● Objective: Rewrite every line of the records below, swapping "common name" for "vernacular name" wherever it occurs and leaving everything else unchanged.

● Materials provided:
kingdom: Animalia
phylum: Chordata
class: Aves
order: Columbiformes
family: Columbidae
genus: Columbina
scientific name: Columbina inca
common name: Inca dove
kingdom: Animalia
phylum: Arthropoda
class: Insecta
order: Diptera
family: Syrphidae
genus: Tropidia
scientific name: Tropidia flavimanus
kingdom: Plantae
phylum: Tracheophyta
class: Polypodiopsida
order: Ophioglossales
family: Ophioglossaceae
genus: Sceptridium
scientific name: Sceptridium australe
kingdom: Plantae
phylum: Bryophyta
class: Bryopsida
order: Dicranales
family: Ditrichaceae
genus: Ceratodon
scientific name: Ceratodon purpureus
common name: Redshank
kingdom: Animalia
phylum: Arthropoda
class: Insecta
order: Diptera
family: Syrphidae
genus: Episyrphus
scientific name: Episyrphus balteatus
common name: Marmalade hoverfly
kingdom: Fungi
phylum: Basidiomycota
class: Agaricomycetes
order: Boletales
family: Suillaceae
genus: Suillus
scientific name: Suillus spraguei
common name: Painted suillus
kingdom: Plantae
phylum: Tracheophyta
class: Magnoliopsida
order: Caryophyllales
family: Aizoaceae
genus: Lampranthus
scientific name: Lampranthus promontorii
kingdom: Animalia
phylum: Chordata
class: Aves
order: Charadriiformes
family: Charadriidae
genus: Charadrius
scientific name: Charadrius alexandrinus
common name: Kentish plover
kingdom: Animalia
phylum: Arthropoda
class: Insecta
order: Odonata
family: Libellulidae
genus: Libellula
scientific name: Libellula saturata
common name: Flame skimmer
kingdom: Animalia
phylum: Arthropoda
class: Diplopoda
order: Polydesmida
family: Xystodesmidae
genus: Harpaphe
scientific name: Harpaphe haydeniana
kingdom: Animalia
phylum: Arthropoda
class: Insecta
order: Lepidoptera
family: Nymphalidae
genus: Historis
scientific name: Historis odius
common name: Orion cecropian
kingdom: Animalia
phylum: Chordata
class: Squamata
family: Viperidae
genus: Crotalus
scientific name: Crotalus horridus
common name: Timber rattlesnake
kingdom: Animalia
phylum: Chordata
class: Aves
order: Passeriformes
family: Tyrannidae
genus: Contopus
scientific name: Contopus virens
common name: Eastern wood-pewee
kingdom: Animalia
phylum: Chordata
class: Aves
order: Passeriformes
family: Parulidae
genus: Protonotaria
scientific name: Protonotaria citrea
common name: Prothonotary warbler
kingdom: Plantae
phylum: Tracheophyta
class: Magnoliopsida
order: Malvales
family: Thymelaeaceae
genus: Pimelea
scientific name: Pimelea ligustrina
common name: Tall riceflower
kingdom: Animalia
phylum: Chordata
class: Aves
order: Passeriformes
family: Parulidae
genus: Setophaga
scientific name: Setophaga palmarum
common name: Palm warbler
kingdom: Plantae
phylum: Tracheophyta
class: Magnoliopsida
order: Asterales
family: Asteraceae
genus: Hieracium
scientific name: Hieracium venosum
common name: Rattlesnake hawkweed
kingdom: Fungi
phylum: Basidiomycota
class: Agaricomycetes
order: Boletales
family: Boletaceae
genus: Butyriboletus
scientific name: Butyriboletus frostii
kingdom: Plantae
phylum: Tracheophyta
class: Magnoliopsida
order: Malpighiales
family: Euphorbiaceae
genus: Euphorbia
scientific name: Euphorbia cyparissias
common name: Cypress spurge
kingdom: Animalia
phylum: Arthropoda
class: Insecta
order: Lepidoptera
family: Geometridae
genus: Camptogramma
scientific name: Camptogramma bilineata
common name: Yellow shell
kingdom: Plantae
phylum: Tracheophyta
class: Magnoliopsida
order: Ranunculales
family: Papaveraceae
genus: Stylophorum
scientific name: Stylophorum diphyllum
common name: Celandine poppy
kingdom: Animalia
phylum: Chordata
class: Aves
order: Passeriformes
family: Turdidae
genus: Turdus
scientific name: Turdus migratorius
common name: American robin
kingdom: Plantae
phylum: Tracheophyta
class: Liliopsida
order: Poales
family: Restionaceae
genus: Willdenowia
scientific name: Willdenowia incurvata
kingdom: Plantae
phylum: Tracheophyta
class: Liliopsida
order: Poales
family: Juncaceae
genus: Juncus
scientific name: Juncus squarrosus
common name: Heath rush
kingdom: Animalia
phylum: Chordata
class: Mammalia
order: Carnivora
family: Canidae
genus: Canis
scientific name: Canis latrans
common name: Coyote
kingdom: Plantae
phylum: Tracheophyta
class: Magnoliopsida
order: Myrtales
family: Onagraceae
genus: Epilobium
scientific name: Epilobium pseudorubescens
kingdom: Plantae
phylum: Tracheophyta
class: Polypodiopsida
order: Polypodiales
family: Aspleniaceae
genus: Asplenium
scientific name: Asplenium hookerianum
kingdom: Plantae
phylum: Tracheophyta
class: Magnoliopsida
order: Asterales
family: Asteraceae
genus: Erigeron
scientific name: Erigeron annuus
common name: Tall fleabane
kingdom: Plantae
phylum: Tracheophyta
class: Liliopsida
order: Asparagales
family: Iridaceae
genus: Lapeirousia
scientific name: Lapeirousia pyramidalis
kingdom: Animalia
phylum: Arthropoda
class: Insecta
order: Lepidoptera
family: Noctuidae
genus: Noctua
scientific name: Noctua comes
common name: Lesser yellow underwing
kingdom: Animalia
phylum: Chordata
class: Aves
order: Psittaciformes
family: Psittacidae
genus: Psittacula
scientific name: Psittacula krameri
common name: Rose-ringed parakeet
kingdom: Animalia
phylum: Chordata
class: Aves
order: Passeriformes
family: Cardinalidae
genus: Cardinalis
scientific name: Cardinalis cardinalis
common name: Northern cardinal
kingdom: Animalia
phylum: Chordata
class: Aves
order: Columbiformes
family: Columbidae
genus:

● Answer to this problem:
kingdom: Animalia
phylum: Chordata
class: Aves
order: Columbiformes
family: Columbidae
genus: Columbina
scientific name: Columbina inca
vernacular name: Inca dove
kingdom: Animalia
phylum: Arthropoda
class: Insecta
order: Diptera
family: Syrphidae
genus: Tropidia
scientific name: Tropidia flavimanus
kingdom: Plantae
phylum: Tracheophyta
class: Polypodiopsida
order: Ophioglossales
family: Ophioglossaceae
genus: Sceptridium
scientific name: Sceptridium australe
kingdom: Plantae
phylum: Bryophyta
class: Bryopsida
order: Dicranales
family: Ditrichaceae
genus: Ceratodon
scientific name: Ceratodon purpureus
vernacular name: Redshank
kingdom: Animalia
phylum: Arthropoda
class: Insecta
order: Diptera
family: Syrphidae
genus: Episyrphus
scientific name: Episyrphus balteatus
vernacular name: Marmalade hoverfly
kingdom: Fungi
phylum: Basidiomycota
class: Agaricomycetes
order: Boletales
family: Suillaceae
genus: Suillus
scientific name: Suillus spraguei
vernacular name: Painted suillus
kingdom: Plantae
phylum: Tracheophyta
class: Magnoliopsida
order: Caryophyllales
family: Aizoaceae
genus: Lampranthus
scientific name: Lampranthus promontorii
kingdom: Animalia
phylum: Chordata
class: Aves
order: Charadriiformes
family: Charadriidae
genus: Charadrius
scientific name: Charadrius alexandrinus
vernacular name: Kentish plover
kingdom: Animalia
phylum: Arthropoda
class: Insecta
order: Odonata
family: Libellulidae
genus: Libellula
scientific name: Libellula saturata
vernacular name: Flame skimmer
kingdom: Animalia
phylum: Arthropoda
class: Diplopoda
order: Polydesmida
family: Xystodesmidae
genus: Harpaphe
scientific name: Harpaphe haydeniana
kingdom: Animalia
phylum: Arthropoda
class: Insecta
order: Lepidoptera
family: Nymphalidae
genus: Historis
scientific name: Historis odius
vernacular name: Orion cecropian
kingdom: Animalia
phylum: Chordata
class: Squamata
family: Viperidae
genus: Crotalus
scientific name: Crotalus horridus
vernacular name: Timber rattlesnake
kingdom: Animalia
phylum: Chordata
class: Aves
order: Passeriformes
family: Tyrannidae
genus: Contopus
scientific name: Contopus virens
vernacular name: Eastern wood-pewee
kingdom: Animalia
phylum: Chordata
class: Aves
order: Passeriformes
family: Parulidae
genus: Protonotaria
scientific name: Protonotaria citrea
vernacular name: Prothonotary warbler
kingdom: Plantae
phylum: Tracheophyta
class: Magnoliopsida
order: Malvales
family: Thymelaeaceae
genus: Pimelea
scientific name: Pimelea ligustrina
vernacular name: Tall riceflower
kingdom: Animalia
phylum: Chordata
class: Aves
order: Passeriformes
family: Parulidae
genus: Setophaga
scientific name: Setophaga palmarum
vernacular name: Palm warbler
kingdom: Plantae
phylum: Tracheophyta
class: Magnoliopsida
order: Asterales
family: Asteraceae
genus: Hieracium
scientific name: Hieracium venosum
vernacular name: Rattlesnake hawkweed
kingdom: Fungi
phylum: Basidiomycota
class: Agaricomycetes
order: Boletales
family: Boletaceae
genus: Butyriboletus
scientific name: Butyriboletus frostii
kingdom: Plantae
phylum: Tracheophyta
class: Magnoliopsida
order: Malpighiales
family: Euphorbiaceae
genus: Euphorbia
scientific name: Euphorbia cyparissias
vernacular name: Cypress spurge
kingdom: Animalia
phylum: Arthropoda
class: Insecta
order: Lepidoptera
family: Geometridae
genus: Camptogramma
scientific name: Camptogramma bilineata
vernacular name: Yellow shell
kingdom: Plantae
phylum: Tracheophyta
class: Magnoliopsida
order: Ranunculales
family: Papaveraceae
genus: Stylophorum
scientific name: Stylophorum diphyllum
vernacular name: Celandine poppy
kingdom: Animalia
phylum: Chordata
class: Aves
order: Passeriformes
family: Turdidae
genus: Turdus
scientific name: Turdus migratorius
vernacular name: American robin
kingdom: Plantae
phylum: Tracheophyta
class: Liliopsida
order: Poales
family: Restionaceae
genus: Willdenowia
scientific name: Willdenowia incurvata
kingdom: Plantae
phylum: Tracheophyta
class: Liliopsida
order: Poales
family: Juncaceae
genus: Juncus
scientific name: Juncus squarrosus
vernacular name: Heath rush
kingdom: Animalia
phylum: Chordata
class: Mammalia
order: Carnivora
family: Canidae
genus: Canis
scientific name: Canis latrans
vernacular name: Coyote
kingdom: Plantae
phylum: Tracheophyta
class: Magnoliopsida
order: Myrtales
family: Onagraceae
genus: Epilobium
scientific name: Epilobium pseudorubescens
kingdom: Plantae
phylum: Tracheophyta
class: Polypodiopsida
order: Polypodiales
family: Aspleniaceae
genus: Asplenium
scientific name: Asplenium hookerianum
kingdom: Plantae
phylum: Tracheophyta
class: Magnoliopsida
order: Asterales
family: Asteraceae
genus: Erigeron
scientific name: Erigeron annuus
vernacular name: Tall fleabane
kingdom: Plantae
phylum: Tracheophyta
class: Liliopsida
order: Asparagales
family: Iridaceae
genus: Lapeirousia
scientific name: Lapeirousia pyramidalis
kingdom: Animalia
phylum: Arthropoda
class: Insecta
order: Lepidoptera
family: Noctuidae
genus: Noctua
scientific name: Noctua comes
vernacular name: Lesser yellow underwing
kingdom: Animalia
phylum: Chordata
class: Aves
order: Psittaciformes
family: Psittacidae
genus: Psittacula
scientific name: Psittacula krameri
vernacular name: Rose-ringed parakeet
kingdom: Animalia
phylum: Chordata
class: Aves
order: Passeriformes
family: Cardinalidae
genus: Cardinalis
scientific name: Cardinalis cardinalis
vernacular name: Northern cardinal
kingdom: Animalia
phylum: Chordata
class: Aves
order: Columbiformes
family: Columbidae
genus:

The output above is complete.